Difference of Hyperbolic foci and Spivak's Solution This is all related to Spivak's Calculus book 3rd Edition, Chapter 4, Appendix III Polar Coordinates, Exercise 5.
Here is the exercise:

Here is his solution:

My problem is the highlighted part of his solution. From what I know, if $R_1$ is the distance form one focus of a hyperbola and $R_2$ is the distance from the other focus of the hyperbola, to a point on the hyperbola, then: $|R_1-R_2|=c$, where $c$ is constant.
When the point is on one of the two parts of the hyperbola $R_1>R_2$ and vice versa.
However, he chooses $r>s$ if $a>0$ or $r<s$ if $a<0$ for no apparent reason. Since $a$ is constant, he is clearly making a choice. It is like he is constraining the point to only this one part. If this choice did not alter his desired result I would be fine with it.
However if I have not made any mistakes,
By his choice, indeed $r = Λ/(1+ε\cos(θ))$;
By  choosing the opposite, $r = Λ/(1-ε\cos(θ))$.
After arriving at these results I was even more confused since it felt like for a point moving on each part of the hyperbola there was a different equation (in polar coordinates) describing it.
So finally my questions are,

*

*Did he, and if he did, why did he make this choice?

*If my results are correct, how do these two polar equations connect?
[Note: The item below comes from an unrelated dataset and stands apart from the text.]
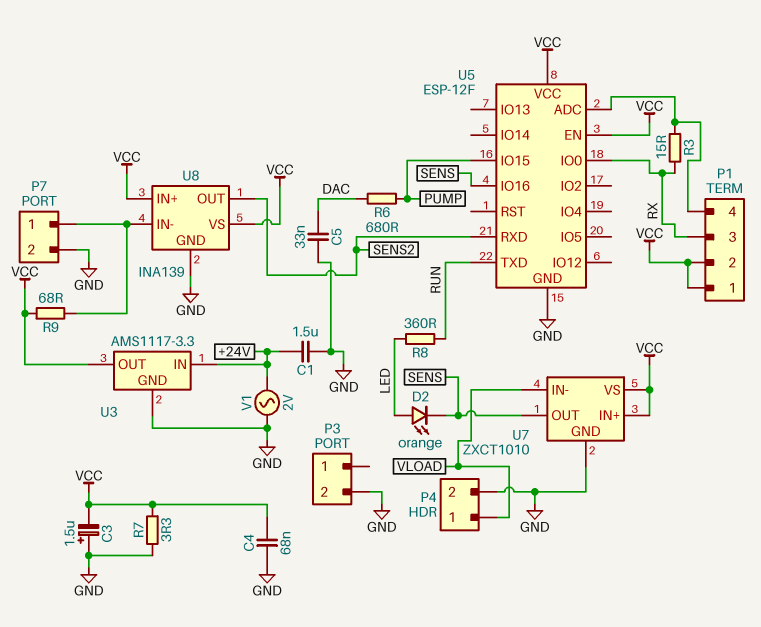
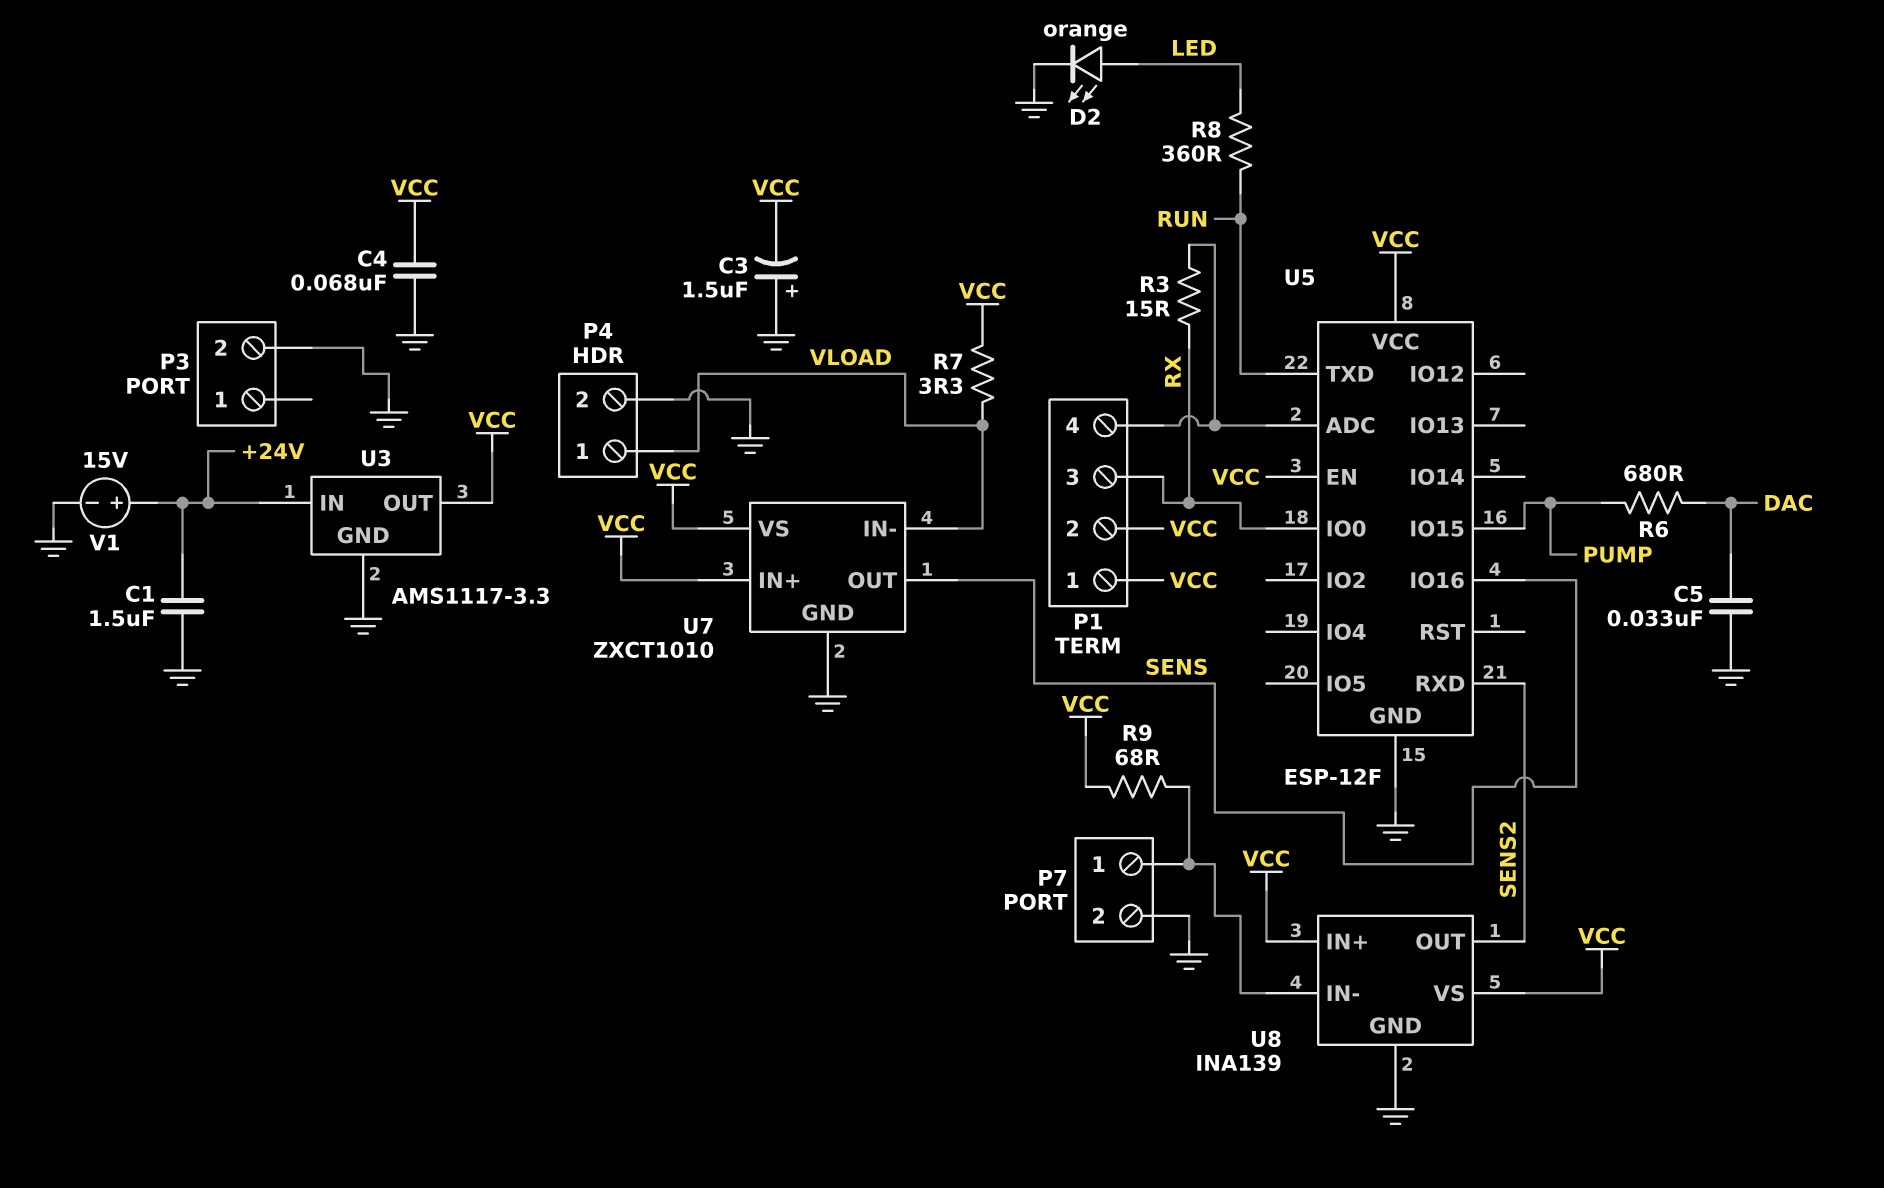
D2: LED orange (A LED, K SENS) -> LED orange (A LED, K GND)
R7: 3.3 (GND, VCC) -> 3.3 (VCC, VLOAD)
V1: AC 2V (+24V, GND) -> 15V (plus +24V, minus GND)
 A: To understand what is going on it is better to consider a specific example: if we take $a=2$ and $\epsilon=2$ then $\Lambda=-6$ and the equation given by Spivak reads:
$$
r={-6\over1+2\cos\theta}.
$$
But $r\ge0$, hence this is defined only for $1+2\cos\theta<0$, that is for ${120°<\theta<240°}$. This corresponds to that branch of the hyperbola which is farther from the origin and is consistent with the position $r-s=2a$, which implies $r>s$.
For the other values of $\theta$, that is for ${-120°<\theta<120°}$, the equation gives a negative value of $r$ and we would usually discard those values as "impossible". But we can give a meaning to those values if we stipulate that $(r,\theta)$ corresponds, when $r$ is negative, to the point $(-r,\theta+180°)$ (i.e. a negative radius means that the point is in the opposite direction with respect to $\theta$). In that case we can define $r'=-r$ and $\theta'=\theta+180°$, which inserted into the above equation give:
$$
r'={6\over1-2\cos\theta'},\quad\text{with}\quad
60°<\theta'<300°.
$$
But this last equation is exactly what you would get starting with $s-r=2a$, hence it describes the other branch of the hyperbola.
I don't know if this extensions of polar coordinates to $r<0$ is widely accepted, but it is certainly enforced in graphing softwares, because they transform a polar equation like $r=f(\theta)$ into the curve
$$
\cases{
x=f(\theta)\cos\theta\\
y=f(\theta)\sin\theta\\
}
$$
and a negative value of $f(\theta)$ amounts at taking the opposite vector, as described above.